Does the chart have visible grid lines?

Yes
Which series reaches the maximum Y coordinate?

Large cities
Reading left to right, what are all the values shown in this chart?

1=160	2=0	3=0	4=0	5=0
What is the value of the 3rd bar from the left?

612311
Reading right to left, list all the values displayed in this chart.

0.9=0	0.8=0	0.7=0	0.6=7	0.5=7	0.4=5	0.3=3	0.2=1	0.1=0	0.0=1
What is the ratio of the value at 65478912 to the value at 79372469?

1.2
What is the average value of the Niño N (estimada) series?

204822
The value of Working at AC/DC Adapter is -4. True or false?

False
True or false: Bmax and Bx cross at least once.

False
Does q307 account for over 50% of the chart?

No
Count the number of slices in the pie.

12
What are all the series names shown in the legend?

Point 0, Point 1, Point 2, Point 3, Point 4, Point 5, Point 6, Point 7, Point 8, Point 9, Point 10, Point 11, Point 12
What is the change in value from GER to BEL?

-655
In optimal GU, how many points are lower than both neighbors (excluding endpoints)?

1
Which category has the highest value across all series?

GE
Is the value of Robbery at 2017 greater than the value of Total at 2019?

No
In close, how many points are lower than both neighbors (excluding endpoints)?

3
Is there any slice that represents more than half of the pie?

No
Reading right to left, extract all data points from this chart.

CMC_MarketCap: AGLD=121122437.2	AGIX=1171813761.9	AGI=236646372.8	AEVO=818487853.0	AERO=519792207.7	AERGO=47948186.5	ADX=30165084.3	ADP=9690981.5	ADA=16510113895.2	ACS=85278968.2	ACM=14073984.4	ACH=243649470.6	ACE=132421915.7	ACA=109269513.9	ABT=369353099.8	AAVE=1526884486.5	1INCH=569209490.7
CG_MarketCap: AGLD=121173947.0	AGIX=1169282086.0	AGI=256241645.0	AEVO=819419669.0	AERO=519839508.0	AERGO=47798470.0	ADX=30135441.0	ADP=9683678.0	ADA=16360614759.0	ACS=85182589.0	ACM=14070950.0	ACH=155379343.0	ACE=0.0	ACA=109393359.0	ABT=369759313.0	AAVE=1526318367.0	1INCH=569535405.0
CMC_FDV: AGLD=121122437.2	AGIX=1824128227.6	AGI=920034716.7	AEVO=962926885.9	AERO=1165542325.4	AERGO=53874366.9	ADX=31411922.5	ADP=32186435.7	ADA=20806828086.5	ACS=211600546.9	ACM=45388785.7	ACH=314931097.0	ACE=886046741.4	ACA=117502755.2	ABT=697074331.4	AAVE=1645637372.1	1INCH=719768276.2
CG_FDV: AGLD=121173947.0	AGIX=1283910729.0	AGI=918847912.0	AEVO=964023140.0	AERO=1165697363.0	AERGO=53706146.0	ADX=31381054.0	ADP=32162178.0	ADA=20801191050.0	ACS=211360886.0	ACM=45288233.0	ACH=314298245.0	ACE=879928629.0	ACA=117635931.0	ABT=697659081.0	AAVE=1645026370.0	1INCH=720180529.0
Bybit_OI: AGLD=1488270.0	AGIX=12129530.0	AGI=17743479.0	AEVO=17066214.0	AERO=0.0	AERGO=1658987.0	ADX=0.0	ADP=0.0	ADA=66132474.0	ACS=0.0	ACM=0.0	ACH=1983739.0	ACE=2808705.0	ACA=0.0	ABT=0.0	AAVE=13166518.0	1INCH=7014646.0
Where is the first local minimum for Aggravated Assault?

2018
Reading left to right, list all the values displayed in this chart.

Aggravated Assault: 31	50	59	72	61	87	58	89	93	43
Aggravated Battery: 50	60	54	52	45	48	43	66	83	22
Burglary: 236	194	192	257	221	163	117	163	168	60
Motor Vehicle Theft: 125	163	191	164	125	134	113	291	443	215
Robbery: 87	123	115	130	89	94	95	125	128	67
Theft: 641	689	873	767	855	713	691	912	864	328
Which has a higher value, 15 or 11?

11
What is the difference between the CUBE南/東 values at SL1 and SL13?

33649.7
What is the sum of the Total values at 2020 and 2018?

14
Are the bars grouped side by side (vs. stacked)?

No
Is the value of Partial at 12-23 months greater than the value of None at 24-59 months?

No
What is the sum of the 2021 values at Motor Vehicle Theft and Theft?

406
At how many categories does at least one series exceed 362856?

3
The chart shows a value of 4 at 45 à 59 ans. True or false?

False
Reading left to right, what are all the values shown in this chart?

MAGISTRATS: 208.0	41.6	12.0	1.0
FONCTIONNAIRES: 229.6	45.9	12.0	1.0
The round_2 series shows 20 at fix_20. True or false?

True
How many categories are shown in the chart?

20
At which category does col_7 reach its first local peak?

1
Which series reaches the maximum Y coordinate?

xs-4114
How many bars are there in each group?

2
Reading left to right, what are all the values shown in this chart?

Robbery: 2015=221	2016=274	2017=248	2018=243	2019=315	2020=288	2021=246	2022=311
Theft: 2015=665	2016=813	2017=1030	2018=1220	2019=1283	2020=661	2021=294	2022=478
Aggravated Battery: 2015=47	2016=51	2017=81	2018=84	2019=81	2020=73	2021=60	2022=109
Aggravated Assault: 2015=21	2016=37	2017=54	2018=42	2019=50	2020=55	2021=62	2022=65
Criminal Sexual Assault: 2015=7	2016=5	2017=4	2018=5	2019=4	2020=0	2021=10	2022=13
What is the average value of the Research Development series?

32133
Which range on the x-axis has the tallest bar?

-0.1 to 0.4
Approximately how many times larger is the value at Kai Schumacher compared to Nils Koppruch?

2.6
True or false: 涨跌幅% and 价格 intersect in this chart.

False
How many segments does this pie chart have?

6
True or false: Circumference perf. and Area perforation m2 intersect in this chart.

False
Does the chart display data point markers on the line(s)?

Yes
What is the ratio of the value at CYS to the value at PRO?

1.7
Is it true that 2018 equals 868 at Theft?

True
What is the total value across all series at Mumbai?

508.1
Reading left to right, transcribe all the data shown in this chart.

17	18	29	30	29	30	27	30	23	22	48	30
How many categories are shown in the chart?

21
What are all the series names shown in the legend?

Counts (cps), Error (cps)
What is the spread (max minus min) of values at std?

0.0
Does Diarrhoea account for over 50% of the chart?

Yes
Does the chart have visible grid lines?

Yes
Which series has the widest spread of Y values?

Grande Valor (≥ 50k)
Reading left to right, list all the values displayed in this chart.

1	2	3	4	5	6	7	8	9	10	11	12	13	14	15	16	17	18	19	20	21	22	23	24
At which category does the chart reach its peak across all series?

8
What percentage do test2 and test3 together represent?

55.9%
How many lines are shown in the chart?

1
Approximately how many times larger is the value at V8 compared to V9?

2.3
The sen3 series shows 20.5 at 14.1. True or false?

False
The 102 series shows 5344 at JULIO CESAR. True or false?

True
........
[JOB ITEM]: Convert every item above into a JSON list of strings, one string per line, leaving out blank lines.

[REPLY TO THE TASK]:
[
  "Does the chart have visible grid lines?",
  "Yes",
  "Which series reaches the maximum Y coordinate?",
  "Large cities",
  "Reading left to right, what are all the values shown in this chart?",
  "1=160\t2=0\t3=0\t4=0\t5=0",
  "What is the value of the 3rd bar from the left?",
  "612311",
  "Reading right to left, list all the values displayed in this chart.",
  "0.9=0\t0.8=0\t0.7=0\t0.6=7\t0.5=7\t0.4=5\t0.3=3\t0.2=1\t0.1=0\t0.0=1",
  "What is the ratio of the value at 65478912 to the value at 79372469?",
  "1.2",
  "What is the average value of the Niño N (estimada) series?",
  "204822",
  "The value of Working at AC/DC Adapter is -4. True or false?",
  "False",
  "True or false: Bmax and Bx cross at least once.",
  "False",
  "Does q307 account for over 50% of the chart?",
  "No",
  "Count the number of slices in the pie.",
  "12",
  "What are all the series names shown in the legend?",
  "Point 0, Point 1, Point 2, Point 3, Point 4, Point 5, Point 6, Point 7, Point 8, Point 9, Point 10, Point 11, Point 12",
  "What is the change in value from GER to BEL?",
  "-655",
  "In optimal GU, how many points are lower than both neighbors (excluding endpoints)?",
  "1",
  "Which category has the highest value across all series?",
  "GE",
  "Is the value of Robbery at 2017 greater than the value of Total at 2019?",
  "No",
  "In close, how many points are lower than both neighbors (excluding endpoints)?",
  "3",
  "Is there any slice that represents more than half of the pie?",
  "No",
  "Reading right to left, extract all data points from this chart.",
  "CMC_MarketCap: AGLD=121122437.2\tAGIX=1171813761.9\tAGI=236646372.8\tAEVO=818487853.0\tAERO=519792207.7\tAERGO=47948186.5\tADX=30165084.3\tADP=9690981.5\tADA=16510113895.2\tACS=85278968.2\tACM=14073984.4\tACH=243649470.6\tACE=132421915.7\tACA=109269513.9\tABT=369353099.8\tAAVE=1526884486.5\t1INCH=569209490.7",
  "CG_MarketCap: AGLD=121173947.0\tAGIX=1169282086.0\tAGI=256241645.0\tAEVO=819419669.0\tAERO=519839508.0\tAERGO=47798470.0\tADX=30135441.0\tADP=9683678.0\tADA=16360614759.0\tACS=85182589.0\tACM=14070950.0\tACH=155379343.0\tACE=0.0\tACA=109393359.0\tABT=369759313.0\tAAVE=1526318367.0\t1INCH=569535405.0",
  "CMC_FDV: AGLD=121122437.2\tAGIX=1824128227.6\tAGI=920034716.7\tAEVO=962926885.9\tAERO=1165542325.4\tAERGO=53874366.9\tADX=31411922.5\tADP=32186435.7\tADA=20806828086.5\tACS=211600546.9\tACM=45388785.7\tACH=314931097.0\tACE=886046741.4\tACA=117502755.2\tABT=697074331.4\tAAVE=1645637372.1\t1INCH=719768276.2",
  "CG_FDV: AGLD=121173947.0\tAGIX=1283910729.0\tAGI=918847912.0\tAEVO=964023140.0\tAERO=1165697363.0\tAERGO=53706146.0\tADX=31381054.0\tADP=32162178.0\tADA=20801191050.0\tACS=211360886.0\tACM=45288233.0\tACH=314298245.0\tACE=879928629.0\tACA=117635931.0\tABT=697659081.0\tAAVE=1645026370.0\t1INCH=720180529.0",
  "Bybit_OI: AGLD=1488270.0\tAGIX=12129530.0\tAGI=17743479.0\tAEVO=17066214.0\tAERO=0.0\tAERGO=1658987.0\tADX=0.0\tADP=0.0\tADA=66132474.0\tACS=0.0\tACM=0.0\tACH=1983739.0\tACE=2808705.0\tACA=0.0\tABT=0.0\tAAVE=13166518.0\t1INCH=7014646.0",
  "Where is the first local minimum for Aggravated Assault?",
  "2018",
  "Reading left to right, list all the values displayed in this chart.",
  "Aggravated Assault: 31\t50\t59\t72\t61\t87\t58\t89\t93\t43",
  "Aggravated Battery: 50\t60\t54\t52\t45\t48\t43\t66\t83\t22",
  "Burglary: 236\t194\t192\t257\t221\t163\t117\t163\t168\t60",
  "Motor Vehicle Theft: 125\t163\t191\t164\t125\t134\t113\t291\t443\t215",
  "Robbery: 87\t123\t115\t130\t89\t94\t95\t125\t128\t67",
  "Theft: 641\t689\t873\t767\t855\t713\t691\t912\t864\t328",
  "Which has a higher value, 15 or 11?",
  "11",
  "What is the difference between the CUBE南/東 values at SL1 and SL13?",
  "33649.7",
  "What is the sum of the Total values at 2020 and 2018?",
  "14",
  "Are the bars grouped side by side (vs. stacked)?",
  "No",
  "Is the value of Partial at 12-23 months greater than the value of None at 24-59 months?",
  "No",
  "What is the sum of the 2021 values at Motor Vehicle Theft and Theft?",
  "406",
  "At how many categories does at least one series exceed 362856?",
  "3",
  "The chart shows a value of 4 at 45 à 59 ans. True or false?",
  "False",
  "Reading left to right, what are all the values shown in this chart?",
  "MAGISTRATS: 208.0\t41.6\t12.0\t1.0",
  "FONCTIONNAIRES: 229.6\t45.9\t12.0\t1.0",
  "The round_2 series shows 20 at fix_20. True or false?",
  "True",
  "How many categories are shown in the chart?",
  "20",
  "At which category does col_7 reach its first local peak?",
  "1",
  "Which series reaches the maximum Y coordinate?",
  "xs-4114",
  "How many bars are there in each group?",
  "2",
  "Reading left to right, what are all the values shown in this chart?",
  "Robbery: 2015=221\t2016=274\t2017=248\t2018=243\t2019=315\t2020=288\t2021=246\t2022=311",
  "Theft: 2015=665\t2016=813\t2017=1030\t2018=1220\t2019=1283\t2020=661\t2021=294\t2022=478",
  "Aggravated Battery: 2015=47\t2016=51\t2017=81\t2018=84\t2019=81\t2020=73\t2021=60\t2022=109",
  "Aggravated Assault: 2015=21\t2016=37\t2017=54\t2018=42\t2019=50\t2020=55\t2021=62\t2022=65",
  "Criminal Sexual Assault: 2015=7\t2016=5\t2017=4\t2018=5\t2019=4\t2020=0\t2021=10\t2022=13",
  "What is the average value of the Research Development series?",
  "32133",
  "Which range on the x-axis has the tallest bar?",
  "-0.1 to 0.4",
  "Approximately how many times larger is the value at Kai Schumacher compared to Nils Koppruch?",
  "2.6",
  "True or false: 涨跌幅% and 价格 intersect in this chart.",
  "False",
  "How many segments does this pie chart have?",
  "6",
  "True or false: Circumference perf. and Area perforation m2 intersect in this chart.",
  "False",
  "Does the chart display data point markers on the line(s)?",
  "Yes",
  "What is the ratio of the value at CYS to the value at PRO?",
  "1.7",
  "Is it true that 2018 equals 868 at Theft?",
  "True",
  "What is the total value across all series at Mumbai?",
  "508.1",
  "Reading left to right, transcribe all the data shown in this chart.",
  "17\t18\t29\t30\t29\t30\t27\t30\t23\t22\t48\t30",
  "How many categories are shown in the chart?",
  "21",
  "What are all the series names shown in the legend?",
  "Counts (cps), Error (cps)",
  "What is the spread (max minus min) of values at std?",
  "0.0",
  "Does Diarrhoea account for over 50% of the chart?",
  "Yes",
  "Does the chart have visible grid lines?",
  "Yes",
  "Which series has the widest spread of Y values?",
  "Grande Valor (≥ 50k)",
  "Reading left to right, list all the values displayed in this chart.",
  "1\t2\t3\t4\t5\t6\t7\t8\t9\t10\t11\t12\t13\t14\t15\t16\t17\t18\t19\t20\t21\t22\t23\t24",
  "At which category does the chart reach its peak across all series?",
  "8",
  "What percentage do test2 and test3 together represent?",
  "55.9%",
  "How many lines are shown in the chart?",
  "1",
  "Approximately how many times larger is the value at V8 compared to V9?",
  "2.3",
  "The sen3 series shows 20.5 at 14.1. True or false?",
  "False",
  "The 102 series shows 5344 at JULIO CESAR. True or false?",
  "True"
]